Performance Improvements

Transmission time: Reduced from several seconds to under 200 milliseconds
Bus utilization: Dropped from congested to healthy levels, freeing bandwidth
Daily storage requirements: Decreased from hundreds of megabytes to single-digit megabytes
Battery life: Nearly doubled due to shorter transmission windows
Inference latency: Enabled true real-time pet monitoring

System Reliability

Multi-pet households: Simultaneous bowl transmissions no longer cause collisions
Real-time alerts: Pet owners receive feeding notifications instantly
Consistent performance: Predictable latency regardless of network conditions
Extended operation: All-day monitoring without recharging

Model Accuracy

Despite aggressive optimizations, ML model accuracy remained high. Minor accuracy losses were acceptable trade-offs for dramatically improved user experience and system performance.

The key insight: Most computer vision models don't need maximum resolution to perform well. Finding the minimum acceptable quality unlocks massive efficiency gains.

Efficient imaging pipelines allow our products to be faster, predictable, and smoother for end users. This is why exploring structured image size budgeting strategies - pruning, stripping, and compression becomes critical for any intelligent hardware system that captures visual data.

Conclusion

Image size budgets transform imaging systems from unpredictable to reliable. By applying pruning, stripping, and compression sequentially, we can build pipelines that respect memory constraints, transmission limitations, and power budgets while delivering high-quality results.

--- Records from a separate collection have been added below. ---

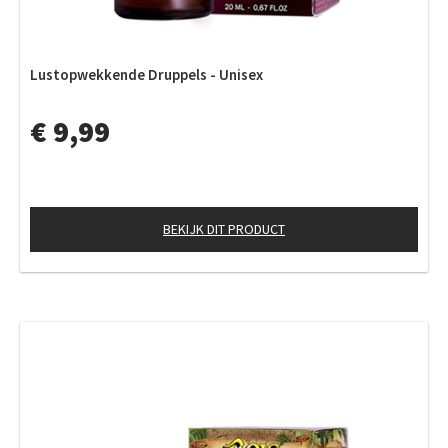
Lustopwekkende Druppels - Unisex
€ 9,99
BEKIJK DIT PRODUCT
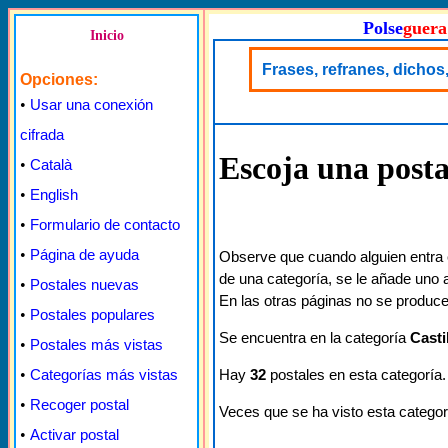
Polse
guera
Inicio
Frases, refranes, dichos,
Opciones:
•
Usar una conexión
cifrada
Escoja una posta
•
Català
•
English
•
Formulario de contacto
•
Página de ayuda
Observe que cuando alguien entra 
de una categoría, se le añade uno a
•
Postales nuevas
En las otras páginas no se produce
•
Postales populares
Se encuentra en la categoría
Casti
•
Postales más vistas
Hay
32
postales en esta categoría.
•
Categorías más vistas
•
Recoger postal
Veces que se ha visto esta categor
•
Activar postal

The lesson from building Hoomanely's pet monitoring system: constraints breed creativity. Limited bandwidth forced us to question every assumption. Limited power forced us to optimize every stage. Limited memory forced us to define what actually matters.

The result is a system that works reliably in real homes, monitors pets effectively, and provides peace of mind to owners all running on affordable, accessible hardware.

If you're building embedded vision systems, IoT devices, or edge ML applications: define your image size budget early. Embrace the constraints. Your users will thank you with every millisecond you save.